LH Haider wertet Marienanstalt in Maria Saal offiziell zur Schule auf

Jetzt Expositur der Heilstättenschule 2/Klagenfurt - Klares Ja zu Förderung und Integration behinderter Menschen

Klagenfurt (LPD) - Die Marienanstalt in Maria Saal ist jetzt auf Initiative von Schulreferent Landeshauptmann Jörg Haider offiziell eine Schule, genauer gesagt eine Expositur der Heilstättenschule 2 in Klagenfurt. Damit ist für die Marienanstalt ein langjähriger Wunsch in Erfüllung gegangen, hatte es bislang seit Jahren keine rechtliche Regelung dafür gegeben. Wie Rudolf Hanak, Rechtsberater der Marienanstalt, sagte, habe er sehr lange für den Schulstatus gekämpft, um das Land als Schulerhalter zu gewinnen und freue sich nun umso mehr über den erfolgreichen Abschluss der Verhandlungen dank der Förderung und Initiative des Landeshauptmanns.

Wie Haider unterstrich, sei es ihm generell ein besonderes Anliegen, das Leben von Behinderten weiter zu erleichtern und deren Integration voranzutreiben. In diesem Zusammenhang wies der Landeshauptmann auf die Behindertenmilliarde des Bundes hin. Daraus gab es im Vorjahr fast 5 Millionen Euro für Maßnahmen zur Unterstützung, um die Lebens- und/oder Arbeitsplatzsituation von über 1800 Kärntnerinnen und Kärntnern zu verbessern. Auch als Personalreferent des Landes habe er dafür gesorgt, dass nicht nur die Zahl der geschützten Planstellen erhöht wurde, sondern dass Menschen mit Behinderung auch auf ganz normalen Planstellen eine Beschäftigung erhalten. Mit 200 mehr als die gesetzliche Quote fordert, zeige sich Kärnten als Bundesland, dass die Kriterien für die Beschäftigung Behinderter im öffentlichen Dienst vorbildhaft erfülle, so Haider.

Die Marienanstalt in Maria Saal wird seit über 20 Jahren von der Kongregation der Barmherzigen Schwestern als privates Heim für Schwerstbehinderte geführt. Heimleiterin ist Schwester Oberin Ulrika Lackner. Die dort untergebrachten schwerstbehinderten Kinder galten bis Anfang der 90er Jahre als nicht beschulbar. Es gab jedoch Bestrebungen dahingehend, auch für diese Kinder einen Unterricht zu ermöglichen. Ab dem Schuljahr 1990/91 hat die Sonderschule für Schwerstbehinderte in Klagenfurt/Waidmannsdorf die drei Klassen in der Marienanstalt mitbetreut. Es wurde jedoch diese "Expositur" nie mittels Bescheid festgelegt, so dass die Marienanstalt in rechtlicher Hinsicht nicht den Status einer Schule genoss, obwohl dort seit über zehn Jahren unterrichtet wurde.
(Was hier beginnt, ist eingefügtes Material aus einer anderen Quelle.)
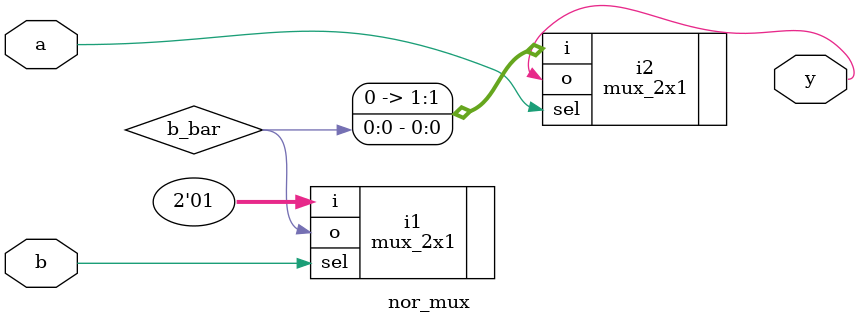
<source format=v>
module nor_mux(
	input a,b,
	output y);
	
wire b_bar;

mux_2x1 i1(.i({1'b0,1'b1}),.sel(b),.o(b_bar));
	
mux_2x1 i2(.i({1'b0,b_bar}),.sel(a),.o(y));

endmodule

</source>
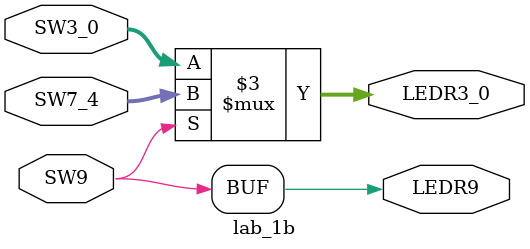
<source format=v>
module lab_1b (
  input  SW9,         // Selector switch 
  input  [3:0] SW3_0, // Input X 
  input  [3:0] SW7_4, // Input Y 
  output reg [3:0] LEDR3_0, // Output
  output wire LEDR9        // Display switch
);
  
  assign LEDR9 = SW9;  // Displaying value of s

  // Four-bit 2-to-1 multiplexer logic
  always @ (*) begin
    if(SW9) 
      LEDR3_0 = SW7_4; // If s = 1, then output Y 
    else 
      LEDR3_0 = SW3_0; // If s = 0, then output X 
  end

endmodule

</source>
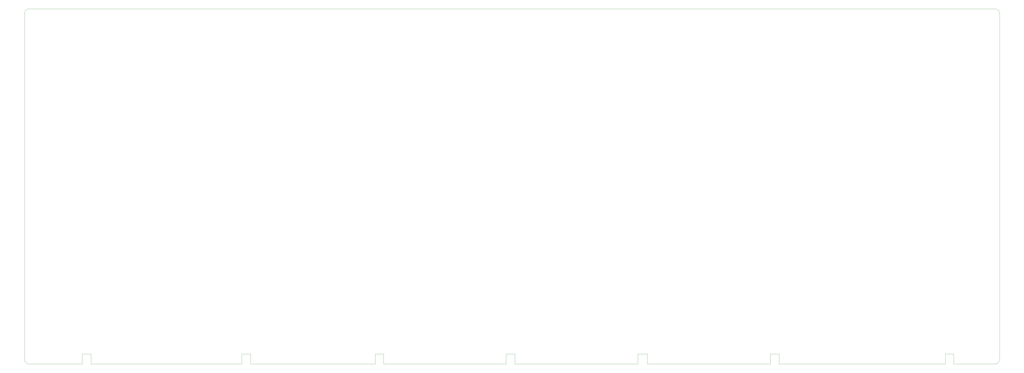
<source format=gm1>
G04 #@! TF.GenerationSoftware,KiCad,Pcbnew,(6.0.1-0)*
G04 #@! TF.CreationDate,2023-04-15T21:23:19-07:00*
G04 #@! TF.ProjectId,pcb,7063622e-6b69-4636-9164-5f7063625858,rev?*
G04 #@! TF.SameCoordinates,Original*
G04 #@! TF.FileFunction,Profile,NP*
%FSLAX46Y46*%
G04 Gerber Fmt 4.6, Leading zero omitted, Abs format (unit mm)*
G04 Created by KiCad (PCBNEW (6.0.1-0)) date 2023-04-15 21:23:19*
%MOMM*%
%LPD*%
G01*
G04 APERTURE LIST*
G04 #@! TA.AperFunction,Profile*
%ADD10C,0.100000*%
G04 #@! TD*
G04 APERTURE END LIST*
D10*
X388620000Y-194056000D02*
X464820000Y-194056000D01*
X44704000Y-31242000D02*
G75*
G03*
X42672000Y-33274000I0J-2032000D01*
G01*
X42672000Y-33274000D02*
X42672000Y-192024000D01*
X69088000Y-189484000D02*
X73152000Y-189484000D01*
X267462000Y-189484000D02*
X267462000Y-194056000D01*
X464820000Y-194056000D02*
X464820000Y-189484000D01*
X464820000Y-189484000D02*
X468630000Y-189484000D01*
X323850000Y-189484000D02*
X328168000Y-189484000D01*
X468630000Y-189484000D02*
X468630000Y-194056000D01*
X73152000Y-194056000D02*
X142240000Y-194056000D01*
X487680000Y-194056000D02*
G75*
G03*
X489712000Y-192024000I0J2032000D01*
G01*
X328168000Y-194056000D02*
X384556000Y-194056000D01*
X146304000Y-194056000D02*
X203454000Y-194056000D01*
X263398000Y-194056000D02*
X263398000Y-189484000D01*
X384556000Y-194056000D02*
X384556000Y-189484000D01*
X323850000Y-194056000D02*
X323850000Y-189484000D01*
X69088000Y-194056000D02*
X69088000Y-189484000D01*
X489712000Y-192024000D02*
X489712000Y-33274000D01*
X73152000Y-189484000D02*
X73152000Y-194056000D01*
X207264000Y-194056000D02*
X263398000Y-194056000D01*
X142240000Y-189484000D02*
X146304000Y-189484000D01*
X388620000Y-189484000D02*
X388620000Y-194056000D01*
X384556000Y-189484000D02*
X388620000Y-189484000D01*
X487680000Y-31242000D02*
X44704000Y-31242000D01*
X468630000Y-194056000D02*
X487680000Y-194056000D01*
X44704000Y-194056000D02*
X69088000Y-194056000D01*
X267462000Y-194056000D02*
X323850000Y-194056000D01*
X146304000Y-189484000D02*
X146304000Y-194056000D01*
X142240000Y-194056000D02*
X142240000Y-189484000D01*
X42672000Y-192024000D02*
G75*
G03*
X44704000Y-194056000I2032000J0D01*
G01*
X263398000Y-189484000D02*
X267462000Y-189484000D01*
X203454000Y-194056000D02*
X203454000Y-189484000D01*
X207264000Y-189484000D02*
X207264000Y-194056000D01*
X328168000Y-189484000D02*
X328168000Y-194056000D01*
X203454000Y-189484000D02*
X207264000Y-189484000D01*
X489712000Y-33274000D02*
G75*
G03*
X487680000Y-31242000I-2032000J0D01*
G01*
M02*

</source>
Mittels Bescheid hat jetzt Schulreferent LH Haider der Heilstättenschule 2 in Klagenfurt - Schulleiterin ist Direktor Elisabeth Brunne - die Bewilligung zur dislozierten Führung von drei Sonderschulklassen als Expositurklassen in der Marienanstalt erteilt. Diese drei Expositurklassen unterrichten derzeit acht Lehrpersonen, und zwar drei Sonderschullehrerinnen als Klassenvorstände, drei Sonderschullehrerinnen als Begleitung zur individuellen Förderung, eine Werklehrerin und eine Religionslehrerin.

Seit dem heurigen Schuljahr ist auch ein Behindertenpädagoge dieser Expositur zugeteilt und für einen Tag pro Woche ein Behindertensportlehrer. Wie der Schulreferent erklärt, sei es nun weitgehend möglich, individuelle und spezielle Förderung und Betreuung zu gewährleisten. Ebenso ist es auch möglich, Lehrausgänge zu machen, schwimmen zu gehen und somit den wichtigen Kontakt zur Öffentlichkeit herzustellen.